While intellectual property defines plays a role in the everyday behavior of just about everyone on the planet, most of us are blissfully unaware of just how powerful intellectual properties such as trademarks and copyrights are, and just how far they extend. For instance, it was only last year that the song “Happy Birthday” lost its copyright, thanks to a court case filed by a filmmaker who’d had to pay up to use it in her documentary.
Recently, the All Things Legal team described another case that is surprising (and appalling) many nature aficionados in California and across the country…
Believe it or not, “Yosemite National Park” is a trademarked name. And the park just lost that trademark, along with many others.
A bit of back story: Back in 1993, Yosemite National Park put the concession rights for the park up for bid. These concession rights included the rights to operate hotels, run concession stands, sell souvenirs, and so on. A hospitality company called Delaware North ended up winning the contact, and became the official concessionaire of the park.
The contract that Delaware North signed with Yosemite stipulated that the company had to purchase a number of the park’s assets, including the naming rights for many of the properties in Yosemite, including Curry Village, Yosemite Lodge, Badger Pass, and the Ahwahnee Hotel, as well as—unbelievably—the merchandising rights for the name of the park itself, Yosemite National Park.
In 2014, the park’s concession rights were put back up for bid, and Delaware North lost out to Aramark.

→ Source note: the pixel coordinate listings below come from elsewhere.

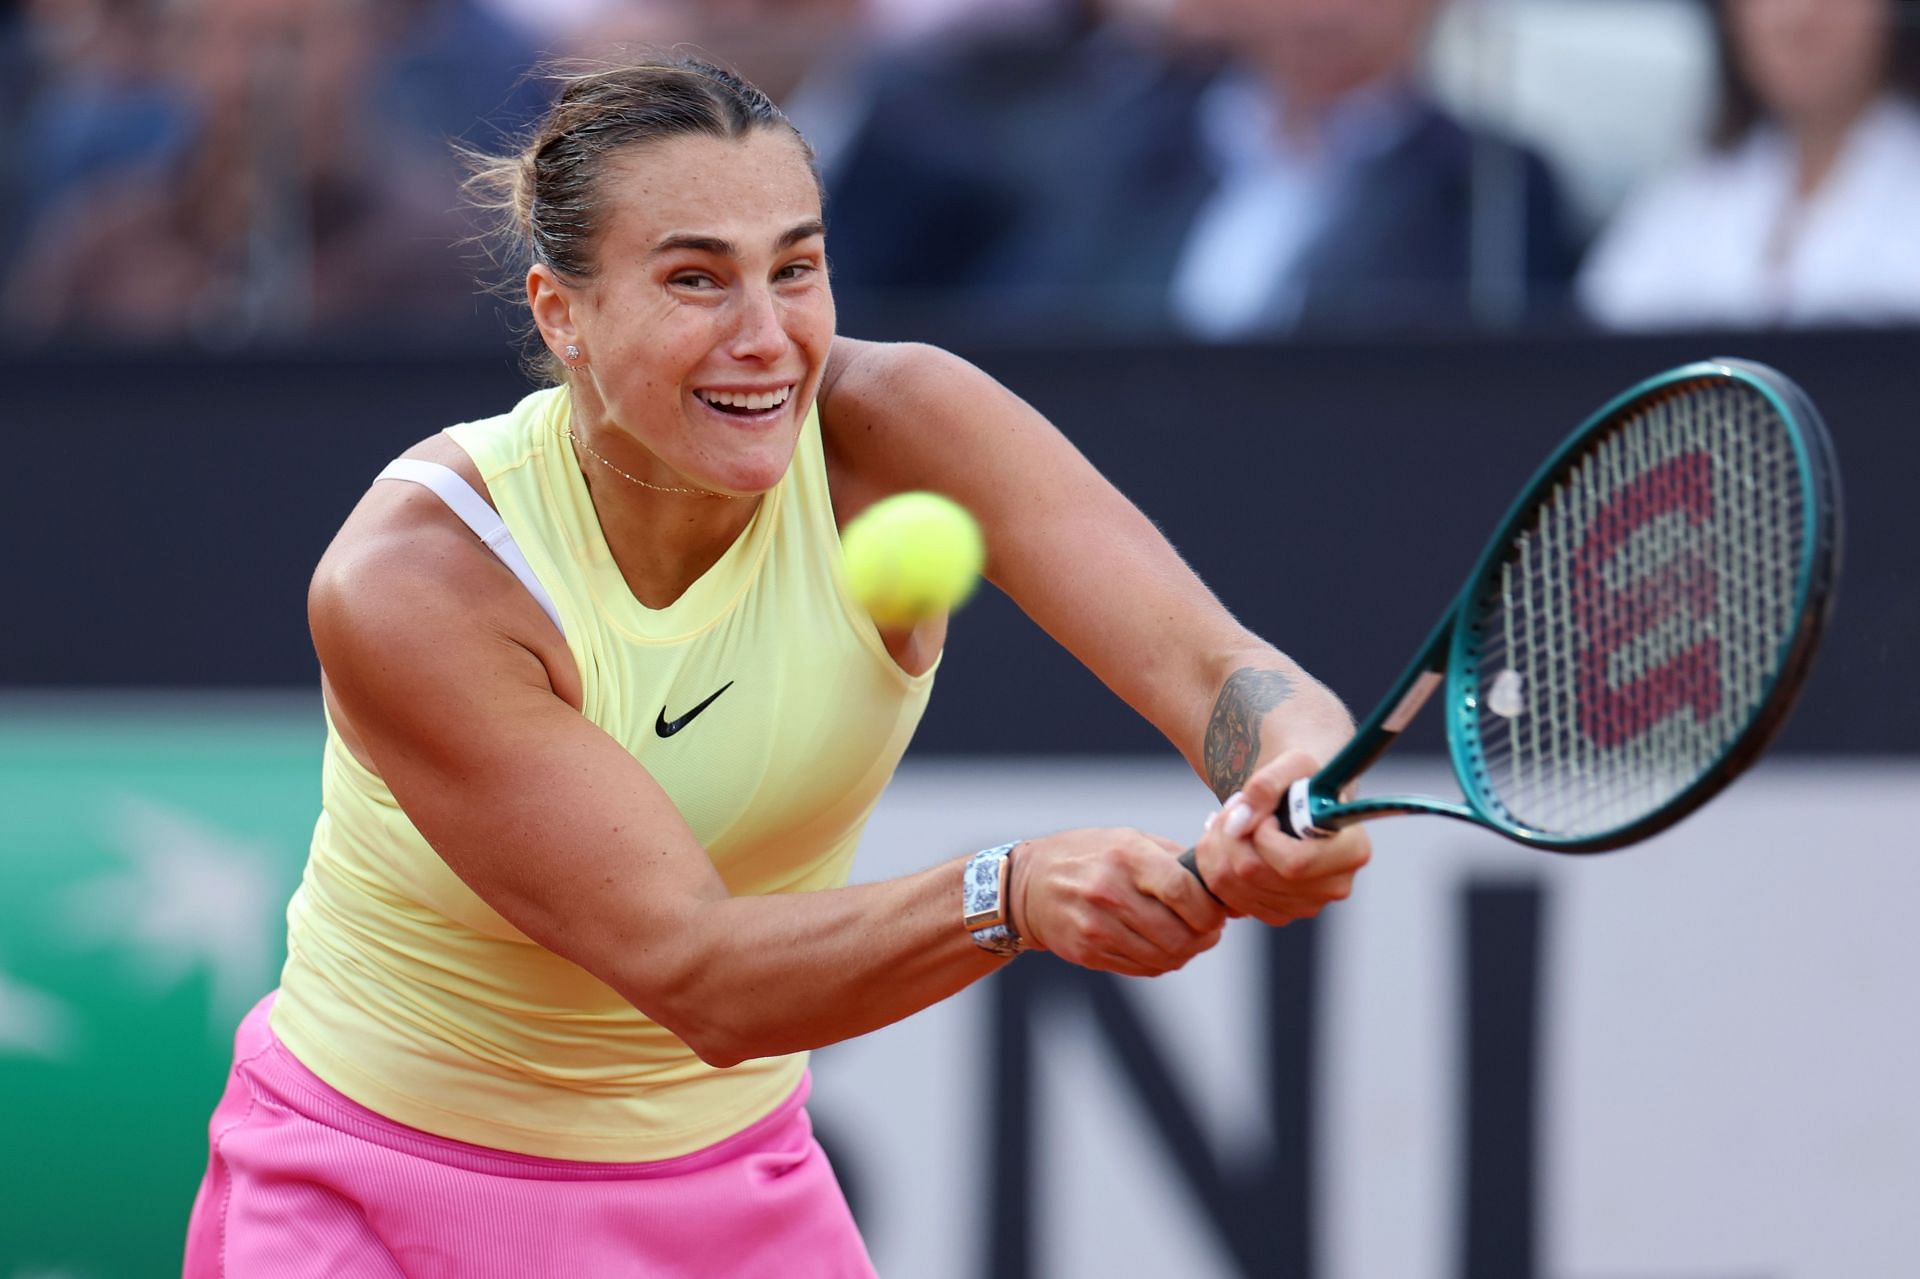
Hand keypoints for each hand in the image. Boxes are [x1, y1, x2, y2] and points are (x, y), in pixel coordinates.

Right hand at [1007, 827, 1227, 976]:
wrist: (1029, 885)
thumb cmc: (1090, 857)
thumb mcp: (1130, 840)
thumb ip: (1176, 860)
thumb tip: (1224, 886)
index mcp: (1126, 856)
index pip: (1183, 891)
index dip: (1210, 908)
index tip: (1216, 910)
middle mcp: (1109, 892)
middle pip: (1179, 933)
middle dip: (1205, 936)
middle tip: (1209, 929)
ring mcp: (1096, 926)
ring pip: (1164, 957)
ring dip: (1186, 952)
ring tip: (1188, 938)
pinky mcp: (1088, 952)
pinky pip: (1143, 968)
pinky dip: (1161, 961)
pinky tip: (1159, 945)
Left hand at [1191, 750, 1370, 925]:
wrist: (1299, 801)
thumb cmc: (1302, 781)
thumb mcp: (1292, 765)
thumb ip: (1265, 785)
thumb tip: (1239, 824)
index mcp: (1352, 850)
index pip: (1295, 863)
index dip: (1264, 837)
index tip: (1265, 814)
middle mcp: (1334, 886)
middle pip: (1255, 875)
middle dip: (1231, 837)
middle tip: (1235, 811)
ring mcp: (1306, 905)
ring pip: (1235, 887)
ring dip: (1218, 849)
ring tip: (1231, 822)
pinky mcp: (1280, 914)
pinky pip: (1230, 898)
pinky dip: (1217, 868)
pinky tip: (1231, 844)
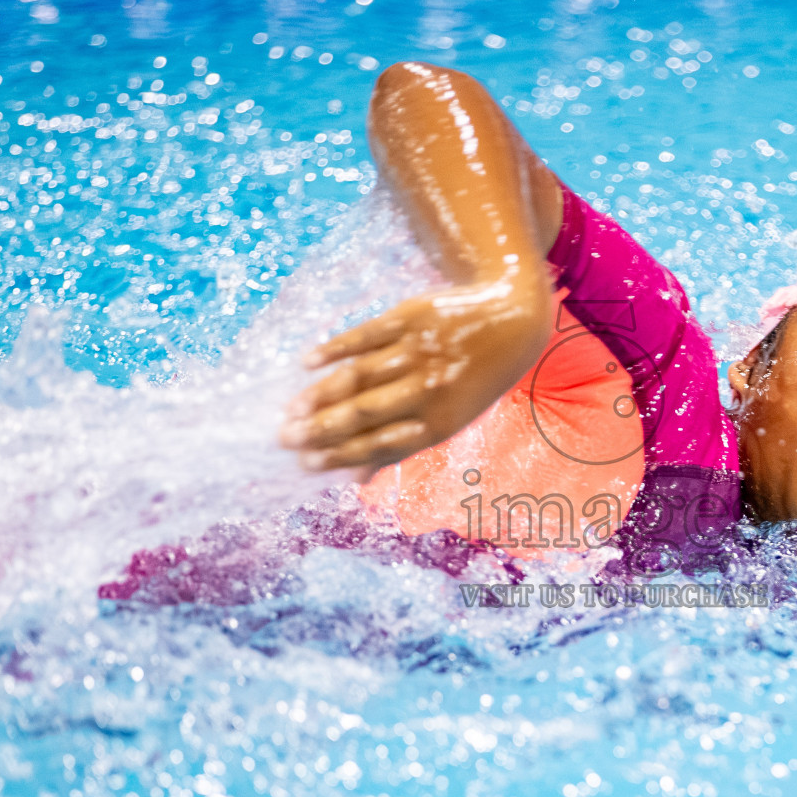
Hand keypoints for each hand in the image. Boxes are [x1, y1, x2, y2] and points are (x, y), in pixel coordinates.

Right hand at [279, 272, 550, 480]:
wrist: (511, 321)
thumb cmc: (474, 380)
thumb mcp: (451, 419)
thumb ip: (402, 445)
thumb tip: (356, 478)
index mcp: (439, 422)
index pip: (379, 443)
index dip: (341, 455)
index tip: (304, 463)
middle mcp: (428, 388)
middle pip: (365, 411)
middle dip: (322, 428)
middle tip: (284, 438)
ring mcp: (418, 351)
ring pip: (360, 376)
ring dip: (321, 393)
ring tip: (291, 408)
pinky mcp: (411, 318)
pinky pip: (366, 335)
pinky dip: (335, 349)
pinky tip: (307, 363)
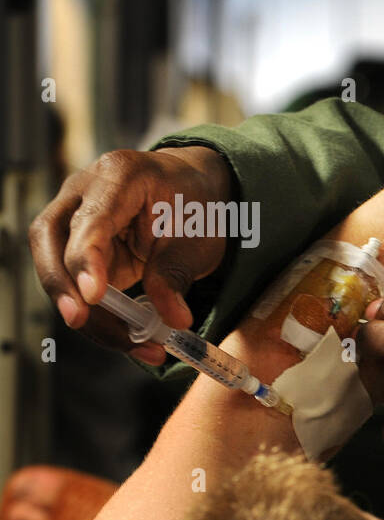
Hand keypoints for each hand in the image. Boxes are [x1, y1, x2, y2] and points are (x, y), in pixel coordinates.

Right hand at [28, 146, 233, 363]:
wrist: (194, 191)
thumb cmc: (195, 205)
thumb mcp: (198, 236)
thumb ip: (177, 273)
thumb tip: (172, 319)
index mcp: (120, 175)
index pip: (89, 220)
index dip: (86, 259)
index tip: (93, 295)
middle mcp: (84, 192)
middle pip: (49, 238)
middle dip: (62, 286)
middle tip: (81, 321)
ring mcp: (74, 217)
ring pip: (56, 265)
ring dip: (87, 312)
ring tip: (133, 344)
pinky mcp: (77, 248)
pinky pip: (75, 284)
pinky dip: (100, 316)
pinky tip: (130, 339)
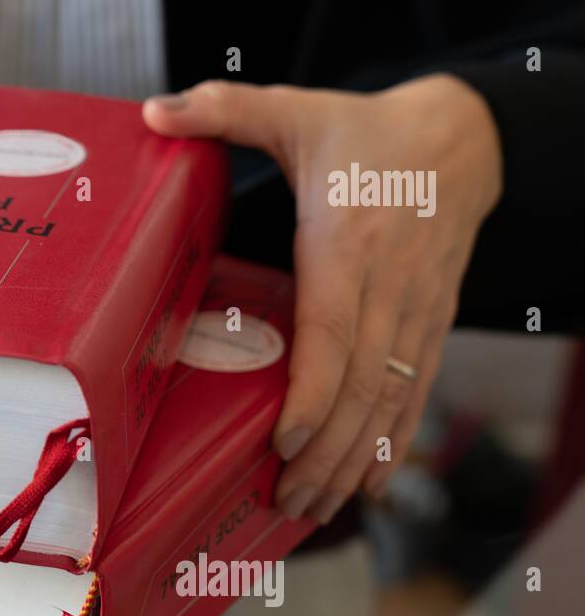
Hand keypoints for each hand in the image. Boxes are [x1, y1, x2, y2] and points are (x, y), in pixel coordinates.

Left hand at [144, 74, 501, 522]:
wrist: (463, 139)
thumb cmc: (365, 131)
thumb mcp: (297, 109)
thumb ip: (226, 109)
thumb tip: (153, 109)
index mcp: (347, 242)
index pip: (334, 331)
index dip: (314, 392)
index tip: (283, 441)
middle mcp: (389, 286)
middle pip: (361, 384)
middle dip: (324, 451)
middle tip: (285, 501)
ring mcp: (417, 311)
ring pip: (391, 399)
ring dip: (355, 459)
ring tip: (316, 507)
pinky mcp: (432, 323)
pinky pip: (416, 392)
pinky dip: (395, 442)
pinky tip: (373, 485)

The terms of the original contract stated that if Delaware North ever lost concession rights, the new concessionaire would have to pay fair market value for the assets it had previously purchased.
We’ll let Craig Ashton take it from here: “…In the contract it said that if [Delaware North] lost their concession… to somebody else, that they would get to be paid back for intellectual property… and part of that is the trademarking of the Ahwahnee Lodge, Curry Village, Yosemite Lodge, and even Yosemite National Park. So, essentially now there is a battle between this concessionaire, saying that they own the trademark to all of those names—but… Yosemite’s a federal park, right? It’s part of the federal government, so we all own it together as taxpayers—so somehow, we were able, through the idiocy of those who run the federal government in our names, sold the rights to Ahwahnee, Yosemite, Badger Pass, to a concessionaire that was making money off of it…”
Tim Hodson stepped in to finish Craig’s sentence: “And now they have to pay them back for it.”
The biggest issue is that Yosemite and Delaware North disagree about the value of the trademarks, and thus, the amount that Yosemite would have to pay to get them back. Yosemite alleges that the trademarks are worth less than $2 million, while Delaware North estimates the value of the trademarks at $44 million. This has prompted a lawsuit which is still pending.
Delaware North has offered to allow Aramark to use the trademarks for free until the suit is resolved, but Yosemite has preemptively chosen to rename the various affected landmarks within the park. The park announced in January that the following name changes would take effect:
- Yosemite Lodge would become Yosemite Valley Lodge
- The Ahwahnee Hotel would become The Majestic Yosemite Hotel
- Curry Village would become Half Dome Village
- Wawona Hotel would become Big Trees Lodge
- Badger Pass Ski Area would become Yosemite Ski & Snowboard Area
- Additionally, merchandise featuring the name of the park has been removed, in some cases being replaced with alternative souvenirs reading simply Yosemite.
Ultimately, it may come to pass that by virtue of the court case or a settlement down the road, that these changes are reversed and the many familiar place names are restored. But regardless of the outcome, this incident serves as a reminder of the fact that many seemingly natural or historical names and concepts are in fact owned in one respect or another, and are impacted by business agreements and legal disputes.